Mr C retained all of the vision in his left eye and was still able to drive and carry out the majority of his day-to-day activities unaided.
Tees successfully settled the case and Mr C was awarded a sum of £45,000 in compensation plus his legal costs.
Mrs A, in her late 70s, visited her GP with a headache at the temporal area and behind the eye and was referred to her local hospital with suspected GCA. Blood tests given were found to be within normal limits, so she was discharged back to the care of her GP. At this stage there were no visual symptoms.

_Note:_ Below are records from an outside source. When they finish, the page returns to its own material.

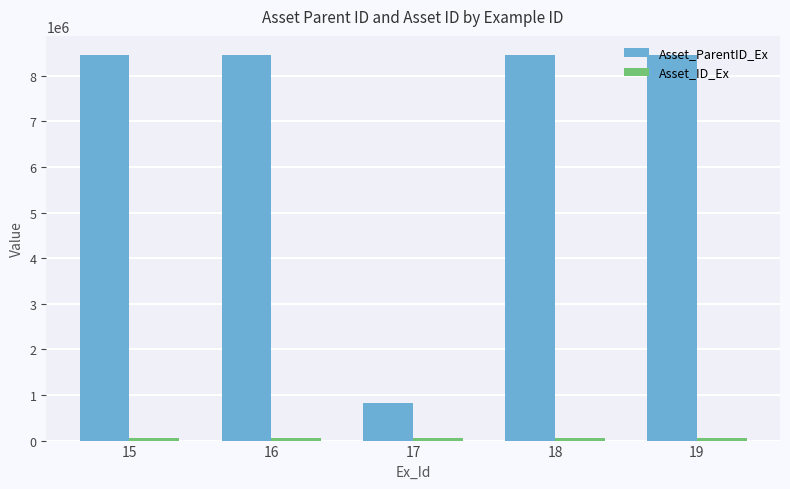

Which series has the largest total across all categories?

Asset_ParentID_Ex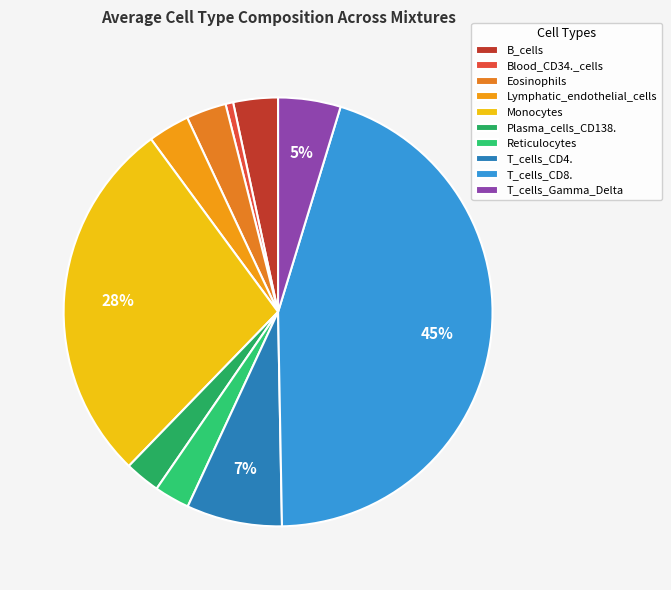

Combined, what portion of the pie is Monocytes and Eosinophils?

30.9%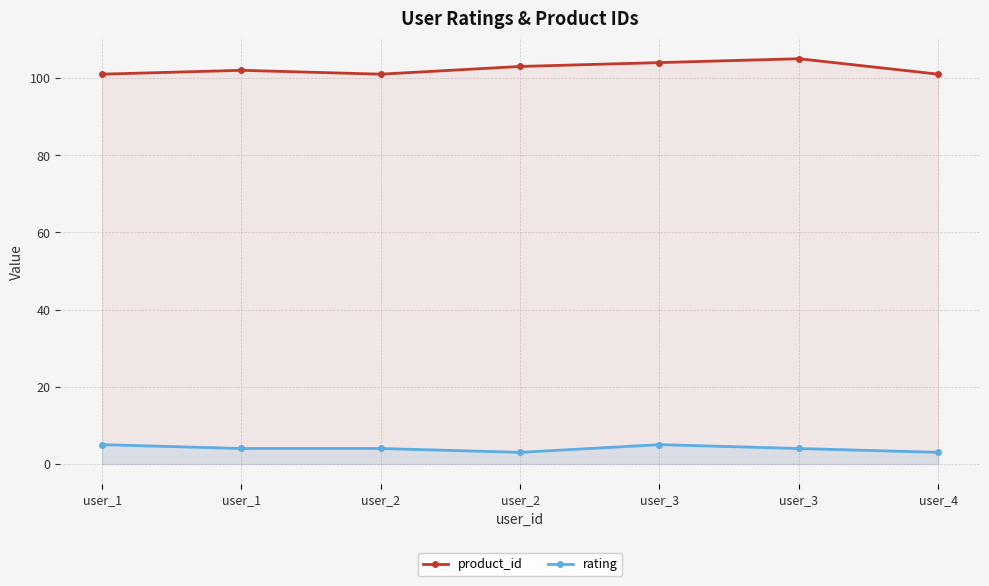

True or false: rating has more than 0 interior local peaks.

True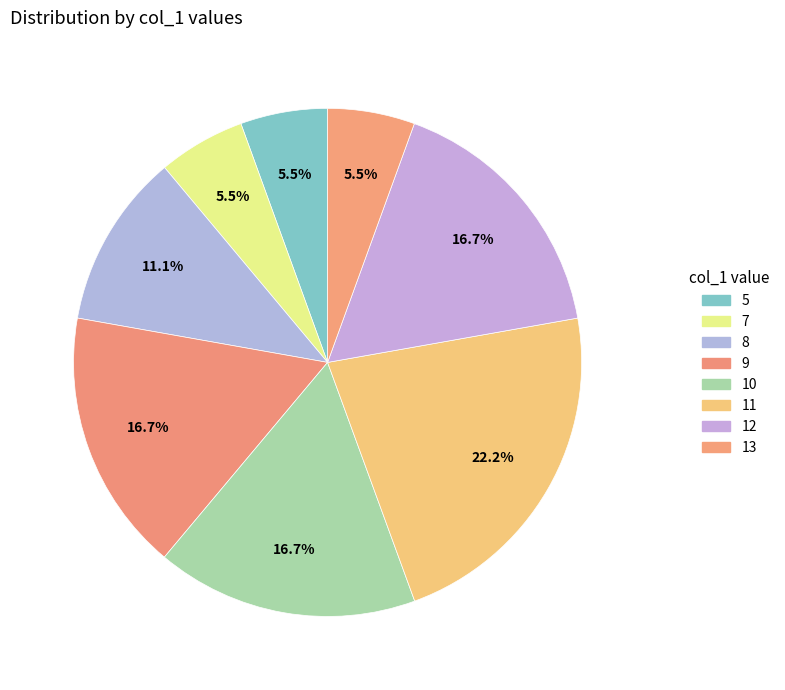

Does any single category account for the majority?

No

Mrs A was given pain medication to manage her symptoms, which temporarily resolved the headaches.
Several months later, Mrs A visited her GP with a frontal headache and left sided jaw and neck pain: since the hospital had previously excluded GCA, it was felt that the issue could be musculoskeletal and so Mrs A was referred for physiotherapy. However, the physiotherapy was found to be ineffective and the headaches and accompanying jaw ache became more so much so that Mrs A found it difficult to eat.
Mrs A sought an emergency appointment and returned to her GP. The GP referred her to A&E to exclude GCA. The working diagnosis was GCA and Mrs A was admitted for treatment and started on steroids, however the dose was lowered meaning it would not successfully treat Mrs A’s GCA. During Mrs A’s time in hospital, she reported blurred and double vision and felt that her visual symptoms were progressively getting worse. Mrs A was discharged from hospital six days later, despite still suffering from severe headaches behind the eyes and unexplained visual symptoms, and was advised to take codeine and paracetamol in addition to the low dose steroids.
A few days later, Mrs A suffered episodes of complete visual loss in one eye but was refused an examination at the hospital eye clinic due to the previous normal scans and was instead advised to visit the optician. The optician strongly suspected GCA due to Mrs A showing ‘classic symptoms’.
A temporal artery biopsy was performed at hospital on an outpatient basis, the results of which confirmed active GCA but she was not told of the results. Mrs A subsequently re-attended hospital due to further deteriorations in her vision. She was advised that she would be started on a treatment of high dose IV Methylprednisolone. However, it was too late and the treatment was not effective.
Mrs A’s sight continued to worsen and upon examination several days later, she was advised by an Ophthalmologist that there had been inflammation of the arteries that had prevented blood flow to the vessels behind the eyes and starved them of oxygen and that my sight loss would be irreversible.
A failure to provide the correct dose of medication and subsequently recall Mrs A for further treatment when deteriorations were reported ultimately resulted in Mrs A permanently losing her sight in both eyes. She is now dependent on others for her care.
Tees successfully argued that had the hospital followed their own protocols for the management and treatment of GCA, Mrs A would have avoided all or some of her sight loss.
The hospital admitted liability and has since made Mrs A an interim payment of compensation to meet her immediate needs. Final damages are still to be determined.